Yesterday, I got to hold a brand new baby girl. Her name is Ava. She is beautiful. She has this beautifully sculpted nose, (unlike my babies' pug noses) and she looks so peaceful and serene when she is sleeping. But, when a gas bubble dares to interrupt her dreams...storm clouds gather on her forehead. I had never seen anything like it. It was amazing. She is able to scrunch her little forehead into cumulus frownicus. But, the clouds pass quickly, and then all is serene again.

Woe unto our horrid health care system that makes a mom drive fifty miles from her home to the nearest doctor and hospital that accepts disabled veterans insurance.

Woe and curses on a hospital in Dallas that separates a new mom from her healthy baby in order to receive their extra funds in some bureaucratic nightmare.

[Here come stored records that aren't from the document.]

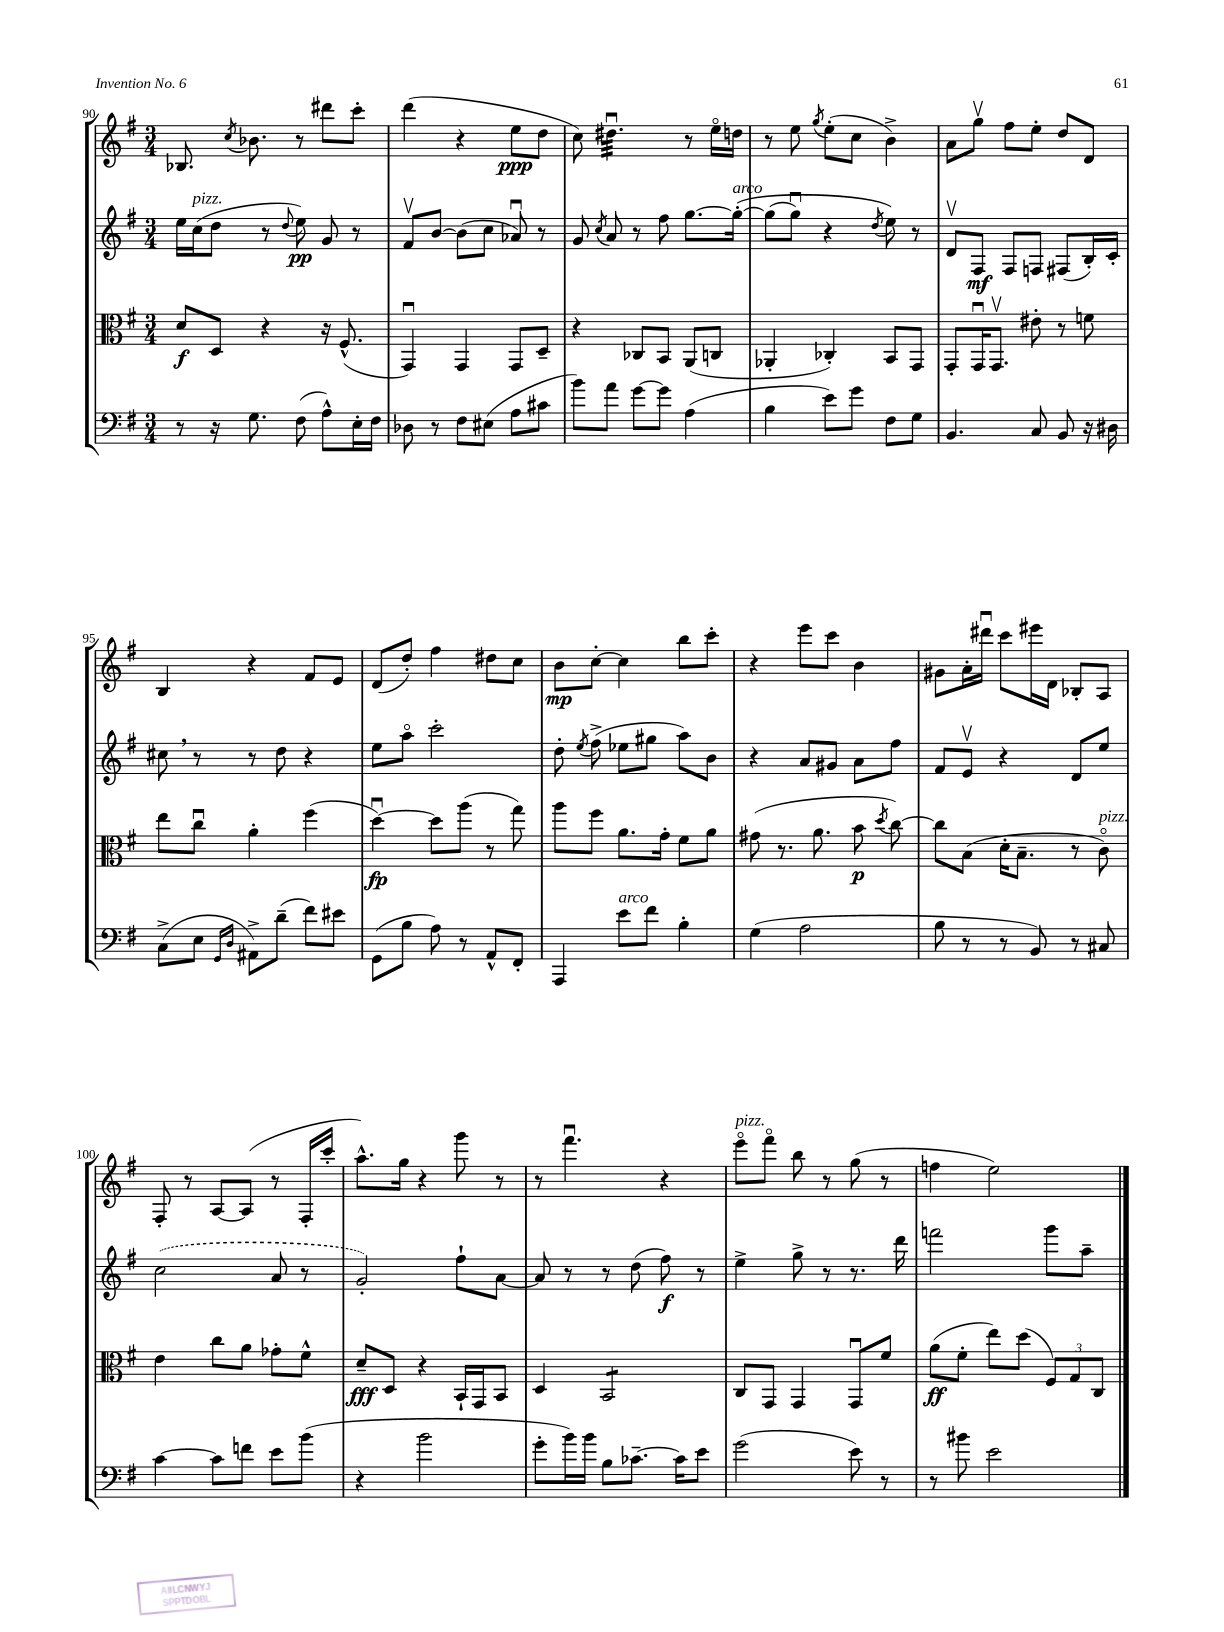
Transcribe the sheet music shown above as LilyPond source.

<<
\new StaffGroup <<
\new Staff = "s0" {
    \clef treble \key g \major \numericTimeSignature \time 3/4
    \autoBeamOff bes8. \acciaccatura { c''8 } bes'8. r8 dis'''8[ c'''8]-. |
    d'''4( r4 e''8[\ppp d''8] |
    c''8) dis''4.:32\downbow r8 e''16[\flageolet d''16] |
    r8 e''8 \acciaccatura { g''8 } e''8[-.( c''8] b'4->) |
    a'8[ g''8]\upbow fis''8[ e''8]-. d''8[ d'8] |
    b4 r4 fis'8[ e'8] |
    d'8[( d''8]-.) fis''4 dis''8[ c''8] |
    b'8[\mp c''8]~-. c''4 b''8[ c'''8]-. |
    r4 e'''8[ c'''8] b'4 |
    gis'8[ a'16-. dis'''16]\downbow c'''8[ eis'''16 d'16] bes8[-. a8] |
    fis8-. r8 a8[~ a8]( r8 fis16[-. c'''16]-. |
    a''8.[-^) g''16] r4 g'''8 r8 |
    r8 fis'''4.\downbow r4 |
    e'''8[\flageolet^\markup { \italic "pizz." } fis'''8]\flageolet b''8 r8 g''8( r8 |
    f''4 e''2) \bar "|." |
}
\new Staff = "s1" {
    \clef treble \key g \major \numericTimeSignature \time 3/4
    \autoBeamOff e''16[ c''16^\markup { \italic "pizz." }( d''8] r8 \appoggiatura { d''8 } e''8\pp) g'8 r8 |
    fis'8[\upbow b'8]~ b'8[( c''8] aes'8\downbow) r8 |
    g'8 \acciaccatura { c''8 } a'8 r8 fis''8 g''8.[~ g''16]~-.^\markup { \italic "arco" }\( |
    g''8[( g''8]\downbow) r4 \acciaccatura { d''8 } e''8\) r8 |
    d'8[\upbow fis8]\mf fis8[ f8] fis8[( b16-.) c'16]-. |
    cis''8 \breathe r8 r8 d''8 r4 |
    e''8[ a''8]\flageolet c'''2-. |
    d''8-. \acciaccatura { e''8 } fis''8->( ees''8[ gis''8] a''8[) b'8] |
    r4 a'8[ gis'8] a'8[ fis''8] |
    fis'8[ e'8]\upbow r4 d'8[ e''8] |
    \once \slurDashed c''2( a'8 r8 |
    g'2-.) fis''8[-! a'8]~ |
    a'8 r8 r8 d''8( fis''8\f) r8 |
    e''4-> g''8-> r8 r8. d'''16 |
    f'''2 g'''8[ a''8]-- \bar "|." |
}
\new Staff = "s2" {
    \clef alto \key g \major \numericTimeSignature \time 3/4
    \autoBeamOff d'8[\f d8] r4 r16 fis8.-^( |
    g,4\downbow) g,4 g,8[ d8]-- |
    r4 ces8[ b,8] a,8[( c8] |
    aes,4-. ces4-.) b,8[ g,8] |
    g,8[-. g,16\downbow g,8.]\upbow eis'8-. r8 f'8 |
    e''8[ c''8]\downbow a'4-. fis''4( |
    d''4~\downbow\fp) d''8[ a''8]( r8 g''8) |
    a''8[ fis''8] a'8.[ g'16]-. fis'8[ a'8] |
    gis'8( r8. a'8. b'8\p \acciaccatura { d''8 } c''8~) |
    c''8[ b8]( d'16[-. b8.]-- r8 c'8\flageolet^\markup { \italic "pizz." }) |
    e'4 c''8[ a'8] ges'8[-. fis'8]-^ |
    d'8[--\fff d8] r4 b,16[-! g,16 b,8] |
    d4 b,2:8 |
    c8[ g,8] g,4 g,8[\downbow fis'8] |
    a'8[\ff( fis'8]-. e''8[) d''8]( \tuplet 3/2 { fis8[) g8 c8] } \bar "|." |
}
\new Staff = "s3" {
    \clef bass \key g \major \numericTimeSignature \time 3/4
    \autoBeamOff r8 r16 g8. fis8( a8[-^) e16-. fis16] |
    des8 r8 fis8[ eis8]( a8[ cis'8] |
    b'8[) a'8] g'8[~ g'8] a4( |
    b4 e'8[) g'8] fis8[ g8] |
    b,4. c8 b,8 r16 dis16 |
    c8[->( e8] \grace { g,16[ d16] } ais,8[->) d'8]--( fis'8[) eis'8] |
    g,8[( b8] a8) r8 a,8[-^ fis,8]-. |
    a,,4 e'8[^\markup { \italic "arco" } fis'8] b4-. |
    g4( a2 |
    b8 r8 r8 b,8) r8 cis8 |
    c'4~ c'8[ f'8] e'8[ b'8]( |
    r4 b'2 |
    g'8[-. b'16) b'16] b8[ ces'8.]~-- ces'16[ e'8] |
    g'2( e'8) r8 |
    r8 bis'8 e'2 \bar "|." |
}
>>
>>
\layout { \context { \Score currentBarNumber = #90 } }
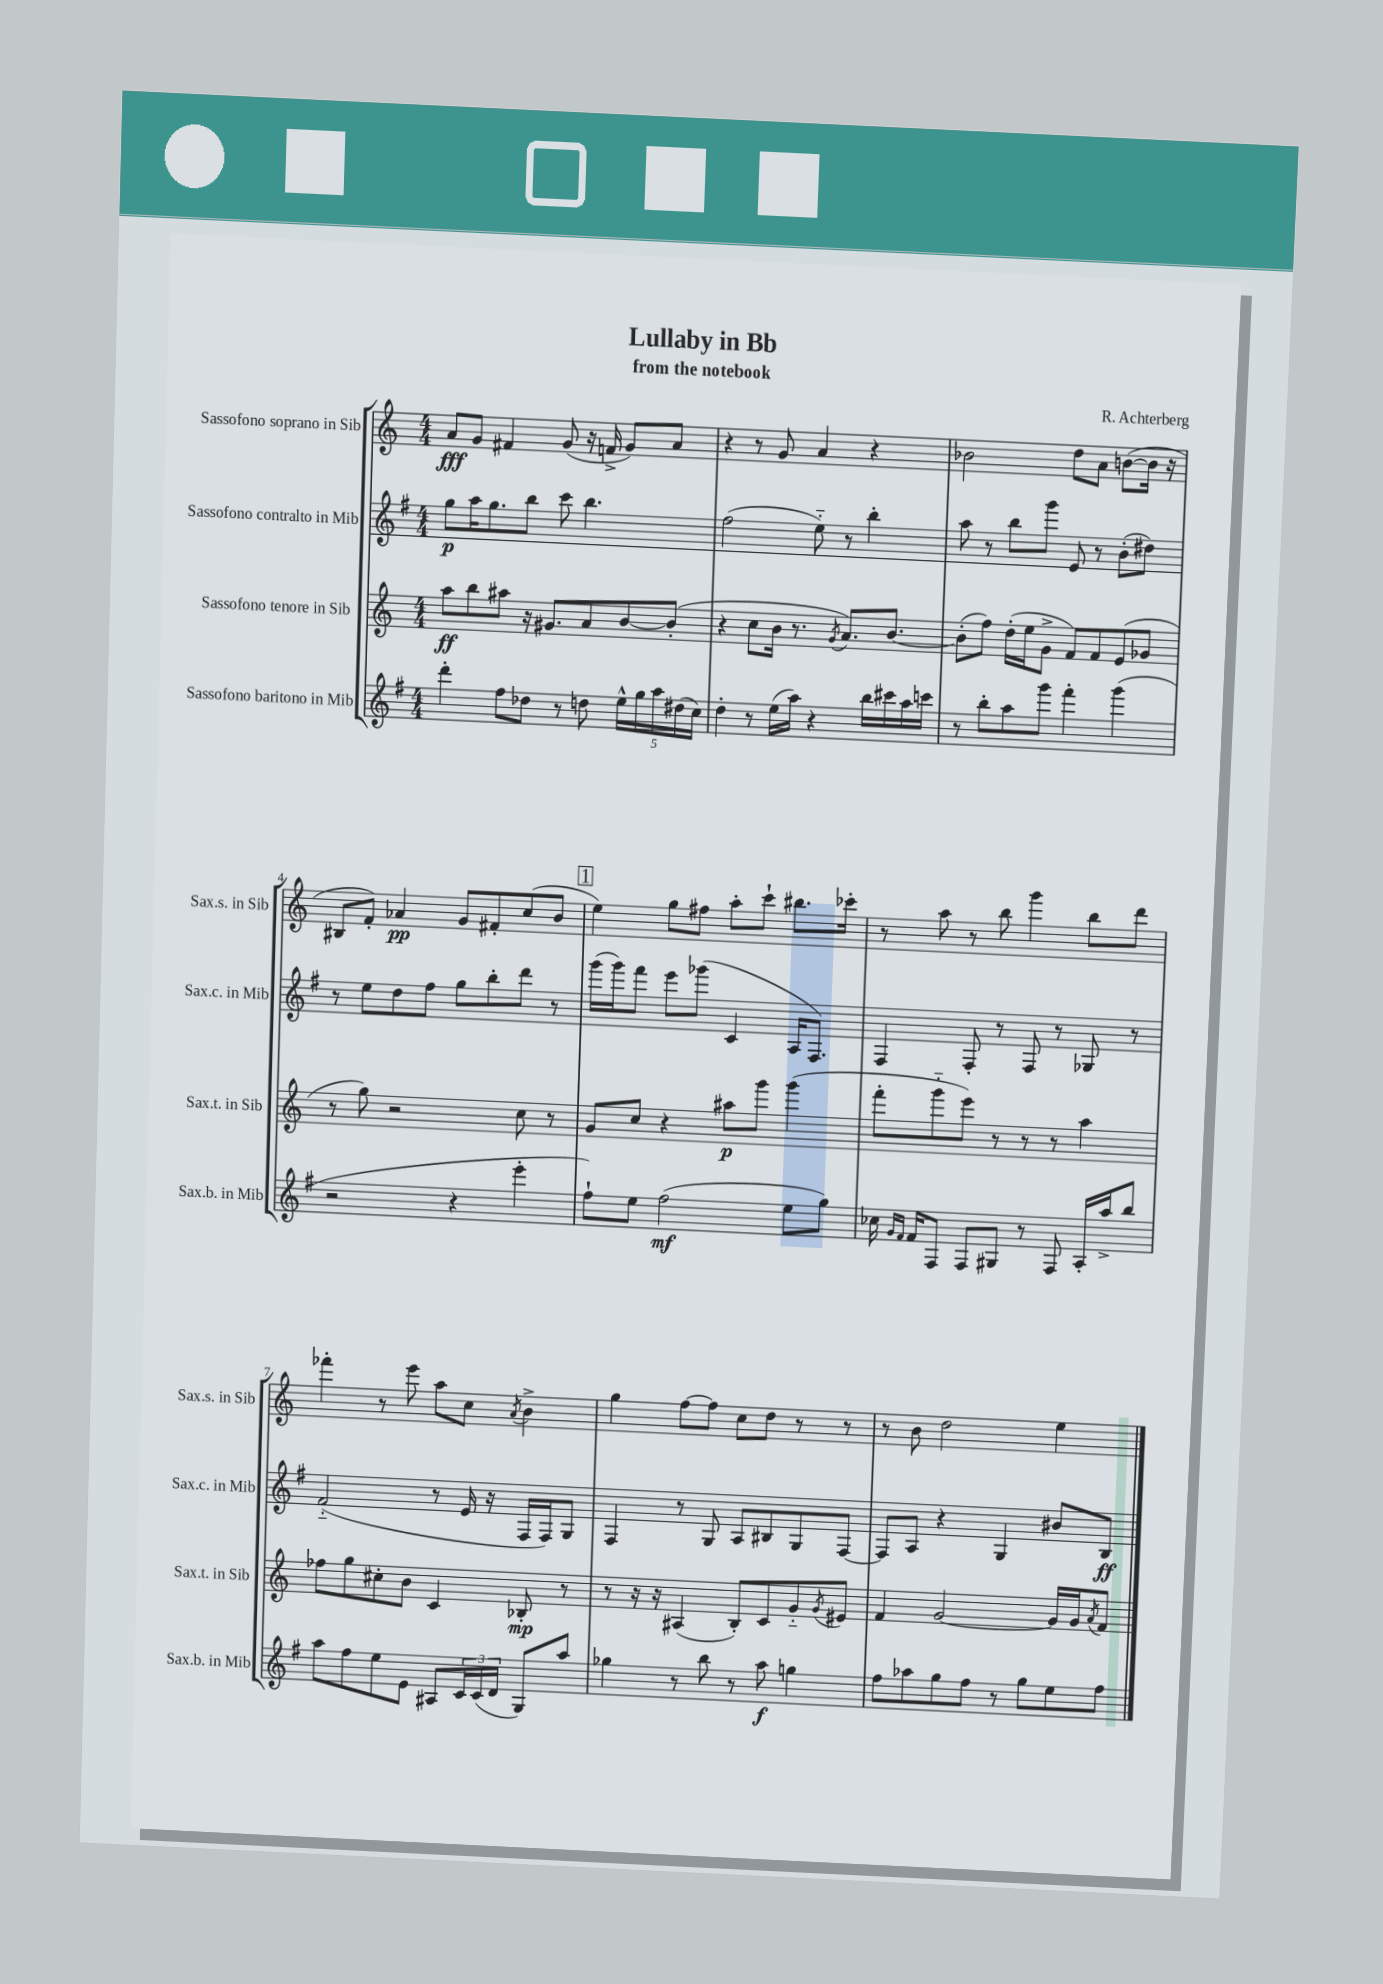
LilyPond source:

\header { title = "Lullaby in Bb" composer = "R. Achterberg" subtitle = "from the notebook" }
<<
\new StaffGroup <<
\new Staff = "s0" \with { instrumentName = "Sassofono soprano in Sib" shortInstrumentName = "Sax.s. in Sib" } {
    \clef treble \key c \major \numericTimeSignature \time 4/4
    a'8\fff g'8 fis'4 g'8( r16 f'16-> g'8) a'8 |
    r4 r8 g'8 a'4 r4 |
    bes'2 d''8 a'8 b'8~( b'16 r16 |
    bis8 f'8-.) aes'4\pp g'8 fis'8-. c''8( b'8 |
    \mark \markup { \box "1" } e''4) g''8 fis''8 a''8-. c'''8-! bis''8. ces'''16-. |
    r8 a''8 r8 b''8 g'''4 b''8 d'''8 |
    fes'''4-. r8 e'''8 a''8 c''8 \acciaccatura { a'8 } b'4-> |
    g''4 f''8~ f''8 c''8 d''8 r8 r8 |
    r8 b'8 d''2 e''4 \bar "|." |
}
\new Staff = "s1" \with { instrumentName = "Sassofono contralto in Mib" shortInstrumentName = "Sax.c. in Mib" } {
    \clef treble \key g \major \numericTimeSignature \time 4/4
    g''8\p a''16 g''8. b''8 c'''8 b''4. |
    fis''2( e''8-_) r8 b''4-. |
    a''8 r8 b''8 g'''8 e'8 r8 b'8-.( dis''8) |
    r8 e''8 d''8 fis''8 g''8 b''8-. d'''8 r8 |
    \mark \markup { \box "1" } g'''16( g'''16) fis'''8 e'''8 ges'''8( c'4 a16 fis8.) |
    fis4 fis8-. r8 fis8 r8 ges8 r8 |
    fis'2-_( r8 e'16 r16 fis16 fis16) g8 |
    fis4 r8 g8 a8 bis8 g8 fis8~ |
    fis8 a8 r4 g4 bis'8 b8\ff \bar "|." |
}
\new Staff = "s2" \with { instrumentName = "Sassofono tenore in Sib" shortInstrumentName = "Sax.t. in Sib" } {
    \clef treble \key c \major \numericTimeSignature \time 4/4
    a''8\ff b''8 ais''8 r16 gis'8. a'8 b'8~ b'8-.( |
    r4 c''8 b'16 r8. \acciaccatura { g'8 } a'8.) b'8.~ |
    b'8-.( f''8) d''16-.( e''16 g'8-> f'8) f'8 e'8( ges'8 |
    r8 g''8) r2 c''8 r8 |
    \mark \markup { \box "1" } g'8 c''8 r4 ais''8\p g'''8 g'''4( |
    f'''8-. g'''8-_ e'''8) r8 r8 r8 a''4 |
    fes''8 g''8 cis''8-. b'8 c'4 bes8-.\mp r8 |
    r8 r16 r16 ais4( b8-.) c'8 g'8-_ \acciaccatura { g'8 } eis'8 |
    f'4 g'2~ g'16 g'16 \acciaccatura { a'8 } f'8 \bar "|." |
}
\new Staff = "s3" \with { instrumentName = "Sassofono baritono in Mib" shortInstrumentName = "Sax.b. in Mib" } {
    \clef treble \key g \major \numericTimeSignature \time 4/4
    d'''4-. fis''8 des''8 r8 d''8 \tuplet 5/4 { e''16-^ g''16 a''16 dis''16( c''16) } |
    d''4-. r8 e''16( a''16) r4 b''16 cis'''16 a''16 c'''16 |
    r8 b''8-. a''8 g'''8 fis'''4-. g'''4( |
    r2 r4 e'''4-. |
    \mark \markup { \box "1" } fis''8-!) e''8 fis''2\mf( e''8 g''8) |
    ces''16 \grace { g'16 fis'16 } fis'16 fis8 fis8 gis8 r8 fis8 a16-. a''16-> b''8 |
    a''8 fis''8 e''8 e'8 ais8 \tuplet 3/2 { c'16 c'16( d'16 } g8) a''8 |
    ges''4 r8 b''8 r8 a''8\f g''4 |
    fis''8 aes''8 g''8 fis''8 r8 g''8 e''8 fis''8 \bar "|." |
}
>>
>>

Woe and curses heaped upon the head of a hospital and doctor who thinks more of getting their money than the bonding of a family.

I'd like to see some rich congresswoman who recently gave birth to go home without her new healthy baby girl, lactating and postpartum depression and screaming, three year old who did not understand why they did not get to take her new sister home from the hospital like all the adults in her life promised.

Let the world know that Renaissance Hospital at 2929 South Hampton Road in Dallas, Texas just defined the new meaning of CRUEL. I will bad mouth them to everyone I know. Sad, because they looked clean, and seemed friendly. But, what they did to Ava and her family is UNFORGIVABLE. They can not give Ava back that day of bonding with her family. They cannot take away the nightmares they caused to all concerned.

I am ashamed of how our veterans return having served honorably, and bearing permanent scars and pain, are treated. These men have a terrible time getting insurance coverage for their families. And when they try to work with the system, they are used and abused and lied to. Hospital policy my ***.

This is why we must elect a president that will honor our military. Send them on missions they can win with all the equipment and resources they need. And take care of their families back home. And when injured, provide medical care as good or better than the congressmen who send them into harms way.